Untitled For You
By Herbert Rosenbaum
For You - Our time together was brief but blessed
The soft whirring of the suction vacuum
Fills the otherwise quiet room.
And the fluorescent light shines behind her bed and gives her
A glowing aura.
The end is particularly sobering
Especially as a soon-to-be practitioner of medicine
For I know all the signs and symptoms of death
Down to the molecular level it is instructed
And yet there is absolutely nothing to do
I introduce myself
She raises her arm and waves her hand as if to say,
Even though her random movements
Are just pathology of finality.
But do they have to be?
Is it such a travesty to pretend that she greeted me upon my entrance?
Call me a victim of denial, but I see life until one’s last breath
And it is so crazy to assume she welcomed me
Allowed me to sit at her bedside with her gesture?
Look, her curly hair has little pigtails!
Her fingernails are painted a red so vibrant!
I can tell how much she is loved
Her family and friends sent the nicest cards.
And I remind her of that love.
If only she could speak, what might she say?
Would she tell me about her life? Her career? Her family?
Or perhaps just that the spot on her right leg is really itchy
And the gloves the nurses put on her hands are certainly not helping.
This one sided communication reminds me
She can hear my words.
With one corporal sense.
It allows our connection
As a Jew reads Psalms to a Christian woman
With a Bible found at her bedside
She can hear our similar tradition-
And she strokes my hand.
A soul lives inside.
It is believed our ability to hear is last lost in death.

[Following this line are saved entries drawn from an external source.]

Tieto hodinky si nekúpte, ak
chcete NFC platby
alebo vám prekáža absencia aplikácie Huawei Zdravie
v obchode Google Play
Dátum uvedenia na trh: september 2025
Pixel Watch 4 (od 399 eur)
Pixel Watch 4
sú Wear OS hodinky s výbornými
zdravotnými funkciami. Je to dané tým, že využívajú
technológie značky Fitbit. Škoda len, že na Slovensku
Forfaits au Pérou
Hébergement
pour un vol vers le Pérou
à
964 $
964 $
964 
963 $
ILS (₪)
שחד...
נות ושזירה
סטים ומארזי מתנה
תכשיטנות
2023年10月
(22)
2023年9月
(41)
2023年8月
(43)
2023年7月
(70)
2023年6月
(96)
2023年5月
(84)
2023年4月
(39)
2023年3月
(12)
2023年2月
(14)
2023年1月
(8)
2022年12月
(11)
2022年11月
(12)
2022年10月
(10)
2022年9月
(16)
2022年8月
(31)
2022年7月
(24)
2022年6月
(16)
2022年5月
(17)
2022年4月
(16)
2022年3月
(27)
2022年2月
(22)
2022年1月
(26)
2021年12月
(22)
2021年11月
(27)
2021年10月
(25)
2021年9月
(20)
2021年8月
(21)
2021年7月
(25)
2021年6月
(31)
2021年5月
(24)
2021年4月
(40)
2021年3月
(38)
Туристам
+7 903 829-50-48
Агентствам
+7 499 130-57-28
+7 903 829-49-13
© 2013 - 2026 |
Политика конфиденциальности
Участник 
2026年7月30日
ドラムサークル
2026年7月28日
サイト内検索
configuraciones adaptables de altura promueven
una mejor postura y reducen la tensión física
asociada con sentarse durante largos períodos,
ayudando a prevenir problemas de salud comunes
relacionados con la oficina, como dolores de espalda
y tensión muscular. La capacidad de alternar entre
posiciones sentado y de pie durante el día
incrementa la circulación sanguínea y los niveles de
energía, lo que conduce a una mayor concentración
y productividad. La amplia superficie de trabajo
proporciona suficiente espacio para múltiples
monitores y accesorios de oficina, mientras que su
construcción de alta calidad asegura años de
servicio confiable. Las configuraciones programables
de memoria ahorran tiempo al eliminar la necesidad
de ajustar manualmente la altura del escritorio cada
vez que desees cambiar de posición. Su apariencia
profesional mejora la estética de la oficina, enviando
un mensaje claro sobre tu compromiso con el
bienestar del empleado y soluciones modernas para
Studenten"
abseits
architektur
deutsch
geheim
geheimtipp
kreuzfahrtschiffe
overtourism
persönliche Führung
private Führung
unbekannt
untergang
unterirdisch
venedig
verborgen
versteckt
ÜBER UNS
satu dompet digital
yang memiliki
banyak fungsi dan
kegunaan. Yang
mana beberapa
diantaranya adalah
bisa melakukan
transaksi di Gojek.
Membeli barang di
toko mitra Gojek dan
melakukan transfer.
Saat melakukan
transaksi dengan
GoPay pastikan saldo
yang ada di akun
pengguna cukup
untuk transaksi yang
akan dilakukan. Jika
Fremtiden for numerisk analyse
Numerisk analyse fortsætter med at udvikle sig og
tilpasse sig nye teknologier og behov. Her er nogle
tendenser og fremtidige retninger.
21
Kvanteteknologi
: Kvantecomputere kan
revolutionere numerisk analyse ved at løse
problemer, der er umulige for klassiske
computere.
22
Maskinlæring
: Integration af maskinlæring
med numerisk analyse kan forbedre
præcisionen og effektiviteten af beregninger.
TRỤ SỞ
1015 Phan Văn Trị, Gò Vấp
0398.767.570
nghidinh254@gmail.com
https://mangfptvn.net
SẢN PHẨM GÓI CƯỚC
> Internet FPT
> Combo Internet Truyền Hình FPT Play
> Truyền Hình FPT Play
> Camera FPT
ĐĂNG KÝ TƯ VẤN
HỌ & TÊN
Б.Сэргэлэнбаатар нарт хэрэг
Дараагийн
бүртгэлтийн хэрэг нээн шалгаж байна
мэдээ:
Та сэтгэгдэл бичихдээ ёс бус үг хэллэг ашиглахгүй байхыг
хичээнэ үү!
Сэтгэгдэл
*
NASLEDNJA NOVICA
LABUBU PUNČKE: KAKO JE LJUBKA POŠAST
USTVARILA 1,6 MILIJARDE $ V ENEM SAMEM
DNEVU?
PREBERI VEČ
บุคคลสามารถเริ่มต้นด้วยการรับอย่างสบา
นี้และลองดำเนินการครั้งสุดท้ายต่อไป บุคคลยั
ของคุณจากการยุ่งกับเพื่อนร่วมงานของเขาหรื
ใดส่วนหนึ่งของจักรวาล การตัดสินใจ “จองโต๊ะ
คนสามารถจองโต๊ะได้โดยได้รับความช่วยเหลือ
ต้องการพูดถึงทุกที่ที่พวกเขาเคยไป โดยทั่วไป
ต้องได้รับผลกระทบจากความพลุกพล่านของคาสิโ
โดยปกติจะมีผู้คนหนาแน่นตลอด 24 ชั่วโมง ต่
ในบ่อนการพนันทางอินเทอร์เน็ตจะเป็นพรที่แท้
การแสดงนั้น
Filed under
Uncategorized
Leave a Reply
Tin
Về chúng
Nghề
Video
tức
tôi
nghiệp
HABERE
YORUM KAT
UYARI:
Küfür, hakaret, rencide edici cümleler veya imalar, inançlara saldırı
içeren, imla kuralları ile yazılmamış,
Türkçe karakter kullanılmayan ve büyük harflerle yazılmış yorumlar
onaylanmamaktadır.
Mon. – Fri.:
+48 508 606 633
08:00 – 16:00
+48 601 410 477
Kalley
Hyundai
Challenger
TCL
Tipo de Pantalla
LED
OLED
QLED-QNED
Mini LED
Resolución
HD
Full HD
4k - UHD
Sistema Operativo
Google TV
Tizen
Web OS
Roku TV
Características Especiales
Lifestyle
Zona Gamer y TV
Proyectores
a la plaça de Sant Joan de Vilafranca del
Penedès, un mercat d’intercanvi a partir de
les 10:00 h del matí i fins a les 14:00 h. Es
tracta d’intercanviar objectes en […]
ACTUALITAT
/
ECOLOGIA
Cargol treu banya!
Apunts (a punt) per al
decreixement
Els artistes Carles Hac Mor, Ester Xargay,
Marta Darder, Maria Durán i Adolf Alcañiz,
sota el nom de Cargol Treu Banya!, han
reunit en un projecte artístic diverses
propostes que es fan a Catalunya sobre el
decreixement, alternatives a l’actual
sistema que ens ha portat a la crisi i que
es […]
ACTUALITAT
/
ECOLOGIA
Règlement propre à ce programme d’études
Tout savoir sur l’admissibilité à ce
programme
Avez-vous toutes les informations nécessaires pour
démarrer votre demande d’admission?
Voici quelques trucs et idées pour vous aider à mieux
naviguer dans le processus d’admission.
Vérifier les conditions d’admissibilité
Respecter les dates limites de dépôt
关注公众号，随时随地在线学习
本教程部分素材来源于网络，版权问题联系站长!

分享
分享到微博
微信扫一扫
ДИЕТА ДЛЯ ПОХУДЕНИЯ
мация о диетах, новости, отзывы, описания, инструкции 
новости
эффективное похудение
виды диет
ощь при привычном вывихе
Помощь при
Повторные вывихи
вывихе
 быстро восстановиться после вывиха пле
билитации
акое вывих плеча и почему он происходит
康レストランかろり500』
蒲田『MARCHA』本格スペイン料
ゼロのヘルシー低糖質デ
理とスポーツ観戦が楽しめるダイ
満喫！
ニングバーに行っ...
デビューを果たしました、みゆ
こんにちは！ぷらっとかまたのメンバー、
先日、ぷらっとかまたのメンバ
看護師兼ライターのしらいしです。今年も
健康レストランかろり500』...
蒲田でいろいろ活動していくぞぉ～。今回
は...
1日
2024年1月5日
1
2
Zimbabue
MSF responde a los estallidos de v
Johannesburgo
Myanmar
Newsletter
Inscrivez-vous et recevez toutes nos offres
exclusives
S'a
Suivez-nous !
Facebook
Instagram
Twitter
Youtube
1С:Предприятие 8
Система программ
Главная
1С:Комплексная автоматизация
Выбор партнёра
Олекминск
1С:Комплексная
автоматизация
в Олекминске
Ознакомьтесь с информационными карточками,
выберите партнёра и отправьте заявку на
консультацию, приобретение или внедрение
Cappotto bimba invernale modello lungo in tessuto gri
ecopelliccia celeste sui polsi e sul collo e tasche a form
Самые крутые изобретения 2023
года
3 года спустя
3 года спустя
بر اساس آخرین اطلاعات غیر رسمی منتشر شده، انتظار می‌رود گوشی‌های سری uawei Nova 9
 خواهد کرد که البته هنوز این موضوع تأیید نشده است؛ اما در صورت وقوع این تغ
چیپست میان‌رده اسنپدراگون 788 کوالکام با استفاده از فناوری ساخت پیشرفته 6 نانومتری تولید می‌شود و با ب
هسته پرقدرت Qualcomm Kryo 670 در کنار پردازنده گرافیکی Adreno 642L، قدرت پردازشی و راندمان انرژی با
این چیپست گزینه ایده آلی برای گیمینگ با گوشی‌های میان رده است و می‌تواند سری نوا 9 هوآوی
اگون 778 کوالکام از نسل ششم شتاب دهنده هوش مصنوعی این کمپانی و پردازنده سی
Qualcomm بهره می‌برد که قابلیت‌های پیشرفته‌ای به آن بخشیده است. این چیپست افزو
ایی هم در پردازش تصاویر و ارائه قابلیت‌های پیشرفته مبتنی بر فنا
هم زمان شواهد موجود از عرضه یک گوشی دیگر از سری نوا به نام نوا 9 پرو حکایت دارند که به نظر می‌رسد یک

How beautiful to live one’s entire life with the ability to listen!
If only we all appreciated this gift with all senses intact
I pray you forgave
The resident physician who spoke so callously
To you…at you…actually, it was above you to me
She forgot your humanity in your final days
I tried desperately to defend you from her apathy.
My dear, silent, fading friend
I promise we are not all like her.
Herbert B. Rosenbaum, M.D., Class of 2017, is a native of San Antonio, Texas, and an alumnus of The George Washington University. His medical interests include primary care, geriatric medicine, and end-of-life management, particularly hospice care. His poem "Untitled" defends the human essence of each and every patient while highlighting the importance of valuing individualized human dignity and empathy until their last breaths. This piece serves as an unabashed criticism of the status quo of American health care in its treatment, or lack thereof, of patients who are nearing their final moments. Mr. Rosenbaum urges his physician and medical student readers to start meaningfully addressing the elephant in the room (and perhaps American medical culture's biggest failure): death and dying.